Sinopsis
“Berulang kali Yudhis berhasil menggiring kita ke sudut-sudut dunia rekaannya dan menjebak kita dalam berbagai situasi konyol. Ia kemudian menertawakan kita, atau mengajak kita menertawakan kekonyolan kita. Ironilah yang menyebabkan buku ini menjadi bacaan bermanfaat.”
—Sapardi Djoko Damono, Penyair
“Dengan mencuri Arjuna dari perbendaharaan klasik Jawa serta melemparkannya ke tengah dunia borjuis Jakarta masa kini dengan begitu saja, maka dengan caranya sendiri Yudhis telah menyerobot dari nenek moyangnya. Kekuatan novel ini diciptakan dari penggandaan penulisannya sambil menghantam tulang rusuk pembacanya.”
—Benedict R. O’G Anderson, Indonesianis, Cornell University, U.S.A
“Yudhis rupanya tokoh antagonis terhadap kehidupan sastra masa kini di Indonesia. Ia menempuh caranya sendiri dan menemukannya.”
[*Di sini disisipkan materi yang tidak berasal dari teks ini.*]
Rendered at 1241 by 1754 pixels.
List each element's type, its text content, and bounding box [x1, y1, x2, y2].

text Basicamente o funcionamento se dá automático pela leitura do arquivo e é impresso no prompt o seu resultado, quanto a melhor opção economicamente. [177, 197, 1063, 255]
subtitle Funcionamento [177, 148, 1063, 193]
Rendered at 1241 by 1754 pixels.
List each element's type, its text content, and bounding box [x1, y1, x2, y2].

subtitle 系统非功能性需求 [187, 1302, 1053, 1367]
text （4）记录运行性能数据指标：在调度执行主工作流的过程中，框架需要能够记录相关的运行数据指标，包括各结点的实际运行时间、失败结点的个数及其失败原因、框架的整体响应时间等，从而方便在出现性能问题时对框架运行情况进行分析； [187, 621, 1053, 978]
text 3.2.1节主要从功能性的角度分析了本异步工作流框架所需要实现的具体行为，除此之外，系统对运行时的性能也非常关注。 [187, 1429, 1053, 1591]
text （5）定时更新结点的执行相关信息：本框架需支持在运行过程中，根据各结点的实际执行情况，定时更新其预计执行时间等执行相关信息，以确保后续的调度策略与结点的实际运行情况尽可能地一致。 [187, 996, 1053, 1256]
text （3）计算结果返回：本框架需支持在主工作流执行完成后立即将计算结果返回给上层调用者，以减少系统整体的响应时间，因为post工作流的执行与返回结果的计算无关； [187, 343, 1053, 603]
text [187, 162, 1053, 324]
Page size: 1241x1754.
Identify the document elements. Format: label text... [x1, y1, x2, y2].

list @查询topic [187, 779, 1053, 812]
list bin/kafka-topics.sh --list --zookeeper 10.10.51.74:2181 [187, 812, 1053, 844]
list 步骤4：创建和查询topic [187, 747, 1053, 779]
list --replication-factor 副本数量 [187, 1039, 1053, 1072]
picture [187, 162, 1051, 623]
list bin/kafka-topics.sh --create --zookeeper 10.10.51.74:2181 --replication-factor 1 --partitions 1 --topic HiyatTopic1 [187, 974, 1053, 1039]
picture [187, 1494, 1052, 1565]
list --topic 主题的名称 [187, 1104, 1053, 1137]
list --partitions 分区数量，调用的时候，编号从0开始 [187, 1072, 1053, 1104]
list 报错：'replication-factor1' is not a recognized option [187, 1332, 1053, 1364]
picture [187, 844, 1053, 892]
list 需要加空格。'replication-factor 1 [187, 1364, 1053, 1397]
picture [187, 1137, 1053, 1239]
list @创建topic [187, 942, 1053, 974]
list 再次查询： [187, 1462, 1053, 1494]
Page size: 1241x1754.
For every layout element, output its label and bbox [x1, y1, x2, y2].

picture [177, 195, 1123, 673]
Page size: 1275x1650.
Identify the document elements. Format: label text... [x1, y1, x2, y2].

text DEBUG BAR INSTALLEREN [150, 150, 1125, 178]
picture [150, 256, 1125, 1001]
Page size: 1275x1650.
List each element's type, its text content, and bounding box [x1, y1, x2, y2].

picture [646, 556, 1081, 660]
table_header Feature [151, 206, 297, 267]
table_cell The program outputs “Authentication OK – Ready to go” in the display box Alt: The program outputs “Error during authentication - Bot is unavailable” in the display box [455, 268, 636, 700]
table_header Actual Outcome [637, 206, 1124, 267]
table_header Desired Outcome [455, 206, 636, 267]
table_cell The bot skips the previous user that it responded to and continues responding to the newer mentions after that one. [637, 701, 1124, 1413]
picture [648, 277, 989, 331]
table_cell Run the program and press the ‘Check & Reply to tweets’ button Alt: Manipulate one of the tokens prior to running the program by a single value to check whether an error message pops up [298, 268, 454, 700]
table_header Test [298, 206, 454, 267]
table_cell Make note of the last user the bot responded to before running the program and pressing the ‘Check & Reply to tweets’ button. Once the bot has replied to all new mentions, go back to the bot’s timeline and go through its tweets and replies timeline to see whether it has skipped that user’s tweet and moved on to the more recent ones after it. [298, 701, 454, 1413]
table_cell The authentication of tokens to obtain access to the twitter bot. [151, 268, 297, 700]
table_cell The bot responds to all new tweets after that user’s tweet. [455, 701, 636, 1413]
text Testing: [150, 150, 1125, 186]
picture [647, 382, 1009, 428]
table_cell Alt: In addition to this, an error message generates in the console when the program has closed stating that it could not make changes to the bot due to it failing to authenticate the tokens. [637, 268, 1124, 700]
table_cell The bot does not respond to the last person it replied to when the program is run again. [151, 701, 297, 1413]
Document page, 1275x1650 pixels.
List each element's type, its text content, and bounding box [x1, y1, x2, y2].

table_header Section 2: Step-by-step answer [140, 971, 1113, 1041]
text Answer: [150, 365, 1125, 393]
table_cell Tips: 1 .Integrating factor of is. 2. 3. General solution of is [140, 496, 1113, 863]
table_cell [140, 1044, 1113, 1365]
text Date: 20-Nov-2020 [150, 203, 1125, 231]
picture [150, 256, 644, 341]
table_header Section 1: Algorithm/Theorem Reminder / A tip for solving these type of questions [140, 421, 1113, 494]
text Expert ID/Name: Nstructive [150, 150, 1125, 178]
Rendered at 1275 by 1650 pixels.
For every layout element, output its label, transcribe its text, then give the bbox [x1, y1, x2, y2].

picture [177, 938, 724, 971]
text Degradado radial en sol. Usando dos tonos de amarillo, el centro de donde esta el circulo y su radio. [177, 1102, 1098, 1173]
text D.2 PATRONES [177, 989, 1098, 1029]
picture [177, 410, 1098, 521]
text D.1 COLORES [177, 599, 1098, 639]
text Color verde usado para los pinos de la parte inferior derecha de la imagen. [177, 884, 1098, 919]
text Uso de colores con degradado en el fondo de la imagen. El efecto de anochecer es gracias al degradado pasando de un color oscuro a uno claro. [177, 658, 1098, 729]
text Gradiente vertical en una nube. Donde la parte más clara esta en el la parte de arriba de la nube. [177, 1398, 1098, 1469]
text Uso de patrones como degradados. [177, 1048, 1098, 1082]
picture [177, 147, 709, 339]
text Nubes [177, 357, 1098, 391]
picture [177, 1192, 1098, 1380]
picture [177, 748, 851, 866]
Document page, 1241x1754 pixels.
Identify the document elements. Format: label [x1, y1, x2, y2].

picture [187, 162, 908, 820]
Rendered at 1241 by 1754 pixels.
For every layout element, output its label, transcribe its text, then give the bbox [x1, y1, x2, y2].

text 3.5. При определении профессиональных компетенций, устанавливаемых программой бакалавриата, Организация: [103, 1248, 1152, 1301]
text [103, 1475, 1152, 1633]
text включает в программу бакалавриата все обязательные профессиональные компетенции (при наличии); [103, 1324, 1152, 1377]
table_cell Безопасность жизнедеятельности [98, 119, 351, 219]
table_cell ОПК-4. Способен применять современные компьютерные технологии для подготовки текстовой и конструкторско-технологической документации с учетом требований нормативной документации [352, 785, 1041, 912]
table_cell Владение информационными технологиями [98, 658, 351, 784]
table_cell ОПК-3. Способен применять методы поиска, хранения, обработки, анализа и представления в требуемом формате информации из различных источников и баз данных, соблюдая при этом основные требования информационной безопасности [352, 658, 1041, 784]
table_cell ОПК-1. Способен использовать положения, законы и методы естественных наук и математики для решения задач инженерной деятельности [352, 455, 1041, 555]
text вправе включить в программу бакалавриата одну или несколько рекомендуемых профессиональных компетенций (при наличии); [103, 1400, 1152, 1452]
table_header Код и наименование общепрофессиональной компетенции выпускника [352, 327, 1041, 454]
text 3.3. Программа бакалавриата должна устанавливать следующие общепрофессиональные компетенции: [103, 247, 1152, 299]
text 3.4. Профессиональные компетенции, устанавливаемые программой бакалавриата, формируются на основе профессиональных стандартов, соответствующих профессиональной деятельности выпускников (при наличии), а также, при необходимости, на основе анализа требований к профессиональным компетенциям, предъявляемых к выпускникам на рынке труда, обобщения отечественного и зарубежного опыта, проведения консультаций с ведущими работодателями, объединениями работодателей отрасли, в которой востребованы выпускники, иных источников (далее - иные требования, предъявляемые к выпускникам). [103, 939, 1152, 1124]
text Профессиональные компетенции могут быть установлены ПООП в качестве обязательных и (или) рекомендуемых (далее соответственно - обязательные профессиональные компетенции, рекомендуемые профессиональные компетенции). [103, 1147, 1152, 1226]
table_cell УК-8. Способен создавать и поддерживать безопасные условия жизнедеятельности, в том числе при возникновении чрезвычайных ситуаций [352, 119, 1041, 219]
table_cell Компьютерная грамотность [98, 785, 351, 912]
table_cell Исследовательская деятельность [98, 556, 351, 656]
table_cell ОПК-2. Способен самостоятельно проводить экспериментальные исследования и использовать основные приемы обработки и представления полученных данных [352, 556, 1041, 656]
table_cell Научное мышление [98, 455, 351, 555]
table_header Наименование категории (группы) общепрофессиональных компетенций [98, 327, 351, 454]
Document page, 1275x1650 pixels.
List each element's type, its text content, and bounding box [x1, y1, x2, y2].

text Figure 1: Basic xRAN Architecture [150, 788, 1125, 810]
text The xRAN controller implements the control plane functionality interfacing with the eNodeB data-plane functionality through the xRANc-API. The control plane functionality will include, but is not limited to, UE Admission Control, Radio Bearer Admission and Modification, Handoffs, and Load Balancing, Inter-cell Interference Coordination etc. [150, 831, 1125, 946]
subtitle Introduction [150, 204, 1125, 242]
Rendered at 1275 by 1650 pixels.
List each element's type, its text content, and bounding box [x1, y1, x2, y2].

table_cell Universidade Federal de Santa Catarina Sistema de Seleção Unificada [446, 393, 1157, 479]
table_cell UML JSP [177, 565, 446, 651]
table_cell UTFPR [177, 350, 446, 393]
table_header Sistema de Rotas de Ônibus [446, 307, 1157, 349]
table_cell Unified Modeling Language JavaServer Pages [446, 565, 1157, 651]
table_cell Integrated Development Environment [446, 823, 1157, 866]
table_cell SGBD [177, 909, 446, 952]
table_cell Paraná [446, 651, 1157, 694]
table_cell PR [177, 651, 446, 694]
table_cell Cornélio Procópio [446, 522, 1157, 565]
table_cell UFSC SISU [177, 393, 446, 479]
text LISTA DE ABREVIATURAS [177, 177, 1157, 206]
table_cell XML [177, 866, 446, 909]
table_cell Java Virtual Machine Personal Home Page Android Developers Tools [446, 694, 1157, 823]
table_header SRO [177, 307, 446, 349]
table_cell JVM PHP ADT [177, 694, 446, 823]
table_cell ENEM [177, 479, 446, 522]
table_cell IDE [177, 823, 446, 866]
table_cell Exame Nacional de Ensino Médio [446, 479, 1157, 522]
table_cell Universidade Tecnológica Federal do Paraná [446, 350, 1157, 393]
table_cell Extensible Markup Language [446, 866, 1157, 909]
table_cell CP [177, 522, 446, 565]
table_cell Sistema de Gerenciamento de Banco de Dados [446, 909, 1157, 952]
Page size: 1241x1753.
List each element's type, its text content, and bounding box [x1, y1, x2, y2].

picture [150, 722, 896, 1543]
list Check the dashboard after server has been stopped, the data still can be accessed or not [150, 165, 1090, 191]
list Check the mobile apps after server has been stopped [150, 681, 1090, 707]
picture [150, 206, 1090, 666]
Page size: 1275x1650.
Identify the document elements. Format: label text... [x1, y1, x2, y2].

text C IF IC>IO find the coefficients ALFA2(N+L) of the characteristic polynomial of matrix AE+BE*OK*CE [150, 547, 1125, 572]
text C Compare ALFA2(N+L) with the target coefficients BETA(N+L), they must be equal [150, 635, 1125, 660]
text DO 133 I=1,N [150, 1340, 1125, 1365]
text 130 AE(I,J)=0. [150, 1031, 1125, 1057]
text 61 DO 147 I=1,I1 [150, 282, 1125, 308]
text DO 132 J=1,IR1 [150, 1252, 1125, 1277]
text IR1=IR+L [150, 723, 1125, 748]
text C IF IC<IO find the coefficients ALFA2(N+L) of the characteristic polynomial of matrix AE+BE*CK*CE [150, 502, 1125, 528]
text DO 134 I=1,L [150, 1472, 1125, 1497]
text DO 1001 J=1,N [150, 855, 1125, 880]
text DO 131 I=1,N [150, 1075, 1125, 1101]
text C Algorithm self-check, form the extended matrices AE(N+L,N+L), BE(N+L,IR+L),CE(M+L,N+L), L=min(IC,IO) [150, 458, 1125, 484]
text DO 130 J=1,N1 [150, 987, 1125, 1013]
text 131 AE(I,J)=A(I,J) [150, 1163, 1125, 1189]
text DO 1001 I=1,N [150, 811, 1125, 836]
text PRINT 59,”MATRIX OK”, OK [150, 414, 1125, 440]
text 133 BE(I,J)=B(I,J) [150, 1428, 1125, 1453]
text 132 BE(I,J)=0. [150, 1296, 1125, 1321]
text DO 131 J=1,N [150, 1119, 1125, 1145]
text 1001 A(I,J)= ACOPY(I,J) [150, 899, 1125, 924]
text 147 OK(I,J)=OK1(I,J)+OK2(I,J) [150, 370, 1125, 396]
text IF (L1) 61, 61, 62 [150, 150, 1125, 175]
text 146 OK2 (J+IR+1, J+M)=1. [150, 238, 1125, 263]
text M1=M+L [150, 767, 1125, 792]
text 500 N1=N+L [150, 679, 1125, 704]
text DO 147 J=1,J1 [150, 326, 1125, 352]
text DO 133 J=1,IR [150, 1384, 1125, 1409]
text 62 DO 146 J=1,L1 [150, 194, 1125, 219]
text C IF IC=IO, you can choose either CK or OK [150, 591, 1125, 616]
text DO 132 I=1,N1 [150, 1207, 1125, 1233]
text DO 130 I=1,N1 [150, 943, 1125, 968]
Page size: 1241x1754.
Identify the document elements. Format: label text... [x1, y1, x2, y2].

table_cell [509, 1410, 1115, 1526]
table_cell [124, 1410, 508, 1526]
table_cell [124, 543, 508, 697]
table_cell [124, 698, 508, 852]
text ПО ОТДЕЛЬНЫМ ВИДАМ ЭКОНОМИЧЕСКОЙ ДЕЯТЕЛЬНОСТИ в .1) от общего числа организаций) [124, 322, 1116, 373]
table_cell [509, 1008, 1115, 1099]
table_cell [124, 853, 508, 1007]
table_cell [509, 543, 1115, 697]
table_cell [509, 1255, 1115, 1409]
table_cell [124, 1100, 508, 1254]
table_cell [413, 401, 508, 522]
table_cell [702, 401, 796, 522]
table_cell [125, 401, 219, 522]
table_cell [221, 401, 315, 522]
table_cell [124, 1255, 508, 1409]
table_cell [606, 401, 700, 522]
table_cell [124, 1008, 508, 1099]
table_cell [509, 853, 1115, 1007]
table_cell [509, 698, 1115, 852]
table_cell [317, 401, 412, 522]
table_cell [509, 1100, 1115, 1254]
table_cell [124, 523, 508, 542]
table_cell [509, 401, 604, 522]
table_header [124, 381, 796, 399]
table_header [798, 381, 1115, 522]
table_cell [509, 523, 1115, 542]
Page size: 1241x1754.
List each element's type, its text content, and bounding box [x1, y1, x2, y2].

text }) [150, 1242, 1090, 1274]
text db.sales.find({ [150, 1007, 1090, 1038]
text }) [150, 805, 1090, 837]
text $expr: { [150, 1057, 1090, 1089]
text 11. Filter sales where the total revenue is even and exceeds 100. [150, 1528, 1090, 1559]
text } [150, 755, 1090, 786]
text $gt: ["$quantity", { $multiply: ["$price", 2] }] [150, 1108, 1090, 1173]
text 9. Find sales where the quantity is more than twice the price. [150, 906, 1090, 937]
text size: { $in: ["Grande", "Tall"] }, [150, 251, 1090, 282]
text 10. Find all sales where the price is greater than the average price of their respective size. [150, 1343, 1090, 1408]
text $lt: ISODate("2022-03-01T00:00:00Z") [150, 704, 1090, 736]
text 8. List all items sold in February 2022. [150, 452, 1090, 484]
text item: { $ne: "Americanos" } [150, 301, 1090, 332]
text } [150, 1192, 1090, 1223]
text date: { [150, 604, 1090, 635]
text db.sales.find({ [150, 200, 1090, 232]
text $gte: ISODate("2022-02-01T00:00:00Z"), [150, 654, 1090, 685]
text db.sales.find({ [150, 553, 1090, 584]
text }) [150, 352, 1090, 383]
—Jakob Sumardjo, Kritikus Sastra
“Kekuatan terbesar pada Yudhis adalah, ia sadar bahwa cara yang paling jitu untuk menyampaikan pesannya ialah dengan berpura-pura seolah-olah ia tidak mengatakan hal-hal yang penting.”
—Savitri Scherer, Doktor Ilmu Politik The Australian National University
“Pada Yudhis, kemudaan adalah sebuah ‘aset’, bukan hambatan. Ia tidak menyembunyikan keremajaan itu, bahkan ia bertolak dari sana: bukan saja para tokoh dalam cerita ini yang muda tapi juga cara melihat dan cara Yudhis. Seingat saya, ini sesuatu yang baru… sebuah novel yang tidak dibebani macam-macam, tetapi terbang-layang, spontan, main-main, dan karenanya enak dibaca.”